Blender 5.1 Just Released: Complete Guide to All New Features
The wait is over for the open-source 3D community. As of March 17, 2026, the Blender Foundation has officially released Blender 5.1. Following a brief beta period that began in February, this latest version is now available as a stable build for Windows, macOS, and Linux.
While Blender 5.0 was a landmark release, version 5.1 focuses on refining the user experience with significant performance boosts, powerful new nodes, and a massive wave of bug fixes. Dubbed an “iterative update” by industry observers, it is nonetheless a typically wide-ranging enhancement that touches nearly every corner of the software.

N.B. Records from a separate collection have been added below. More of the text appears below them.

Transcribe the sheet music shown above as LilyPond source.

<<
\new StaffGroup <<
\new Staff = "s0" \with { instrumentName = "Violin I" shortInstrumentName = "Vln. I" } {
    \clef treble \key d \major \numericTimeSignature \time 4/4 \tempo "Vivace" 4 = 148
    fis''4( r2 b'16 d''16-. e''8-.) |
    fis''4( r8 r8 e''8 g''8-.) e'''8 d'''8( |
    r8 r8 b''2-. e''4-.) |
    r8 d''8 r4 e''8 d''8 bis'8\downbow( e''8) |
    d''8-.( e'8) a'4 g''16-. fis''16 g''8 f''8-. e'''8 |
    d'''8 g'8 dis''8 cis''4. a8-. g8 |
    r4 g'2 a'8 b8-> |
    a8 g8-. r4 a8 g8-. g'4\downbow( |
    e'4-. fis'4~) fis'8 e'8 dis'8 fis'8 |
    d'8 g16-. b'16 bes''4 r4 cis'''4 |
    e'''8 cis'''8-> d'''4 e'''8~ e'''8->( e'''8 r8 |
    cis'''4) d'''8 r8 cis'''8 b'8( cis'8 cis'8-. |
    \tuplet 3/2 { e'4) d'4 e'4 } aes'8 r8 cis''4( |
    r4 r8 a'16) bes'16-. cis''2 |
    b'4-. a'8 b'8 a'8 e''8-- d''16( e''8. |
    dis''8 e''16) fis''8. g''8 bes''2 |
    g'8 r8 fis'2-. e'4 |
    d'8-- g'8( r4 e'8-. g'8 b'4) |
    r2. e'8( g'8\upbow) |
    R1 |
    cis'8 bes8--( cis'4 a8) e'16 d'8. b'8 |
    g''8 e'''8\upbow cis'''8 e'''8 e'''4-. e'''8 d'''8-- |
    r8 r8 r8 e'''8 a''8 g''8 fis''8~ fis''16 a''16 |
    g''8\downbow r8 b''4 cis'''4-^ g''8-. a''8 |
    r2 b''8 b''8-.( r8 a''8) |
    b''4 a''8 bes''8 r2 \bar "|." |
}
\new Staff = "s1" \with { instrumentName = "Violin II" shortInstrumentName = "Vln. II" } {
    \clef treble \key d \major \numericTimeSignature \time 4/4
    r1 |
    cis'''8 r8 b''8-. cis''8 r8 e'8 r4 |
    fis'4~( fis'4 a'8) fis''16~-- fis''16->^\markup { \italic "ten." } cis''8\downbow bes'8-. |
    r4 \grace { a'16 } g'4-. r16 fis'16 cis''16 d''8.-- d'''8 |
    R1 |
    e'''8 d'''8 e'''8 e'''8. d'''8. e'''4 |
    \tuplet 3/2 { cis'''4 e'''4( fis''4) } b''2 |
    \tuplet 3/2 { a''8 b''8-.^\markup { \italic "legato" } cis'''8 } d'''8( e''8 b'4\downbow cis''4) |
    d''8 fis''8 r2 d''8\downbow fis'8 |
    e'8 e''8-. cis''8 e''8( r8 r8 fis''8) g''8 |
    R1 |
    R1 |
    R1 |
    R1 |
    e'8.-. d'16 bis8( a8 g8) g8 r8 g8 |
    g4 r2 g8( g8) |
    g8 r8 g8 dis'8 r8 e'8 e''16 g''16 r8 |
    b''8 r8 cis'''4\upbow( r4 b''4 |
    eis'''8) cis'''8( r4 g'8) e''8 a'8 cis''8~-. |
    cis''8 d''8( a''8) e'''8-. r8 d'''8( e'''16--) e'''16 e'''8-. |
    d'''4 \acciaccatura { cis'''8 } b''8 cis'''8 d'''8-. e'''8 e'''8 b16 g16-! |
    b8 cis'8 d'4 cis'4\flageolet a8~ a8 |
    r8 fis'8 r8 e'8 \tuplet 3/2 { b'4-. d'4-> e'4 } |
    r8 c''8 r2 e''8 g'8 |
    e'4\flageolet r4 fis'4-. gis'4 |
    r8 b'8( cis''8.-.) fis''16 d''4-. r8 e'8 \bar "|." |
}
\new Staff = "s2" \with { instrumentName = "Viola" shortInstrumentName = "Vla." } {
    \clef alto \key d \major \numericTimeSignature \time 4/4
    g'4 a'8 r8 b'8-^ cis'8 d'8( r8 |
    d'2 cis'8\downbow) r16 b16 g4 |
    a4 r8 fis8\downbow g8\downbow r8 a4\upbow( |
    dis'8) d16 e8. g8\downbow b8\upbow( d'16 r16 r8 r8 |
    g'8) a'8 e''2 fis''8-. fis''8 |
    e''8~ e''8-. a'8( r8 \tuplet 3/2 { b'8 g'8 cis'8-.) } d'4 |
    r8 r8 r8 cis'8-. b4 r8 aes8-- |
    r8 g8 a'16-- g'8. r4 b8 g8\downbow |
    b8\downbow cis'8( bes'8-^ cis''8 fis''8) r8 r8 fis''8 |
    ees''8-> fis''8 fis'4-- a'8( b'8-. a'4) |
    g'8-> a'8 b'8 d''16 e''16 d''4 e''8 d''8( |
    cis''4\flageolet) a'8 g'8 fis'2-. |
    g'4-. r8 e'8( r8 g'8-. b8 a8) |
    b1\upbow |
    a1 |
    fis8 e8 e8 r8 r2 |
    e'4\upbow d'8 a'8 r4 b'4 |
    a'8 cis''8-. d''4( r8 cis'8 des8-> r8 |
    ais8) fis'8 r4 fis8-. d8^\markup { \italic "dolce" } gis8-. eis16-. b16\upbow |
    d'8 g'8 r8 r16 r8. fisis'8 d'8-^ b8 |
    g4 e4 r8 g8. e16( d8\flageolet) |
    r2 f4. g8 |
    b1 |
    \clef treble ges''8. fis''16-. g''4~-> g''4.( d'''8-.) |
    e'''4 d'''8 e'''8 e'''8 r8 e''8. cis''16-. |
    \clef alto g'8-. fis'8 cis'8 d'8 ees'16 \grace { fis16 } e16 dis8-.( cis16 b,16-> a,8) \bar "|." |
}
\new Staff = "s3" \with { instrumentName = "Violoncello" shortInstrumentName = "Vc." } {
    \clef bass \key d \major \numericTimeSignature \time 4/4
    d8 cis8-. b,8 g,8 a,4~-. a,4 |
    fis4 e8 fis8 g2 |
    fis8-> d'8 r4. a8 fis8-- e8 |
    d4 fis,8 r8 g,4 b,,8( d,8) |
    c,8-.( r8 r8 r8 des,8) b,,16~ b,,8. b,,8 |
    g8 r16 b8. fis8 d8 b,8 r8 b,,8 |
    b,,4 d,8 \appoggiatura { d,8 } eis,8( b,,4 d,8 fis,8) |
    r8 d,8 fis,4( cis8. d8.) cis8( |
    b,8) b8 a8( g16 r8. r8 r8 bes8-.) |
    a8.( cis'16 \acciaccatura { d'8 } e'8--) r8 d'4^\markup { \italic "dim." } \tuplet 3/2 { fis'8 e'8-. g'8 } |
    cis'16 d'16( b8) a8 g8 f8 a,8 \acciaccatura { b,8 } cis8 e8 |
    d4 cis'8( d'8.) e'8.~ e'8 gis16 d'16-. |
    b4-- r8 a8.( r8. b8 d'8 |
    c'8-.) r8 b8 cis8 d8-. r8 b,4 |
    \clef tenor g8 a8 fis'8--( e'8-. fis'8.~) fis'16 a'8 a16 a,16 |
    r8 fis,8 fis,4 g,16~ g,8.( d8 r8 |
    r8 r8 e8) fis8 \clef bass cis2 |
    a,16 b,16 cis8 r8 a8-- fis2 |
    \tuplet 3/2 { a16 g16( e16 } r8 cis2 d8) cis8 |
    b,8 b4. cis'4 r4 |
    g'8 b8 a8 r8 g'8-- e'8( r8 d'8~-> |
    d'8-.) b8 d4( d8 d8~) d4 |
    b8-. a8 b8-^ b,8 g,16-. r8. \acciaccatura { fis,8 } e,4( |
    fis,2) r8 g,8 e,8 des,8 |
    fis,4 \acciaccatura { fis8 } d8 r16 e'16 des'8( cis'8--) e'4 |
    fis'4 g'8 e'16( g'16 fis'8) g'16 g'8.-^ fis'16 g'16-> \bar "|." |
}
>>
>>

Here is everything you need to know about what’s new in Blender 5.1.
1. The Star of the Show: New Raycast Node

If there is one feature that defines Blender 5.1, it is the introduction of the Raycast Shader Node, available for both Eevee and Cycles.
This general-purpose node traces the path of a light ray within a scene and reports information from the first surface it hits, such as distance and surface properties. While that sounds technical, its creative applications are massive. Artists are already using it to create:
Decal Projection: Easily project textures onto surfaces without complex UV mapping.
Non-Photorealistic Rendering (NPR): Create dynamic toon shading and X-ray-like render effects.
Distance-Based Effects: Generate masks and effects based on how far an object is from the camera or another surface.
However, the developers note that the Raycast node can be computationally expensive, so baking the output is recommended for final renders to save time.
2. Rendering Gets Faster: Cycles & Eevee Performance Boosts
Blender 5.1 brings substantial speed improvements under the hood, meaning faster viewport navigation and quicker render times.
Eevee (Real-Time Renderer): Shader compilation is now significantly faster. In the standard “Barbershop” benchmark scene, users can expect a 25-50% speed increase when compiling shaders for the first time. Furthermore, Eevee now saves 30-40% texture memory by intelligently overlapping framebuffers.
Cycles (Production Renderer): Both CPU and GPU rendering get a lift. CPU rendering is 5-20% faster on Windows, while GPU rendering sees a 5-10% speedup across various hardware. A major highlight is that AMD hardware ray tracing (HIP-RT) is now enabled by default, dramatically improving ray tracing performance on compatible AMD GPUs.
Vulkan by Default: Moving away from legacy OpenGL, Blender 5.1 now enables Vulkan by default. This modern graphics API provides better driver efficiency and improved performance across supported hardware.
3. Animation: Faster Evaluation for Complex Rigs
Character rigs and complex animations feel snappier in Blender 5.1 thanks to optimizations in the animation system.
Faster Armature Evaluation: On modern multi-core CPUs, evaluating a 2,600-bone armature is over 2x faster.
Shape Key Performance: Morph targets (Shape Keys) now evaluate 2.3x to 4.0x faster on dense meshes.
Gaussian Smoothing Modifier: A new non-destructive modifier has been added to the Graph Editor. It allows animators to smooth out F-curves easily—perfect for cleaning up noisy motion capture data.
4. Compositor Upgrades: Mask to SDF and Speed
Blender’s internal compositor continues to close the gap with dedicated software. Version 5.1 introduces the new Mask to SDF Node.
SDF stands for “Signed Distance Field.” This node converts a 2D mask into an SDF, calculating the distance of each pixel from the mask’s edge. This opens the door for high-quality edge glows, procedural blurs, erosion, and dilation effects directly within the compositor.
Additionally, several key compositor nodes (including Blur, Glare, and Lens Distortion) are now 1.2x to 2x faster.
5. The “Winter of Quality”: Over 350 Bug Fixes
Stability was a major goal for this release. Following the “Winter of Quality” development drive, the Blender team has fixed over 350 reported bugs.
Modeling: Received the most attention with 58 bug fixes.
Video Sequencer & UI: Came in a close second with 53 and 50 fixes respectively.
VFX Tools: The Compositor and Sequencer also underwent major code refactors to improve long-term reliability.
6. Under the Hood: VFX Platform & Python 3.13
For developers and pipeline technicians, Blender 5.1 updates its core libraries to match the VFX Reference Platform 2026. Key updates include:
Python 3.13
OpenColorIO 2.5
OpenEXR 3.4
OpenVDB 13.0
Looking Ahead
With Blender 5.1 now out the door, the development focus shifts to Blender 5.2 (LTS) , scheduled for July 2026, and Blender 5.3 in November 2026. Future updates are expected to bring layered textures, animation layers, and a Cycles texture cache.
For daily drivers, Blender 5.1 offers a compelling mix of creativity (Raycast node) and practicality (speed boosts and bug fixes). It is a solid update that reinforces Blender’s position as a leader in 3D creation.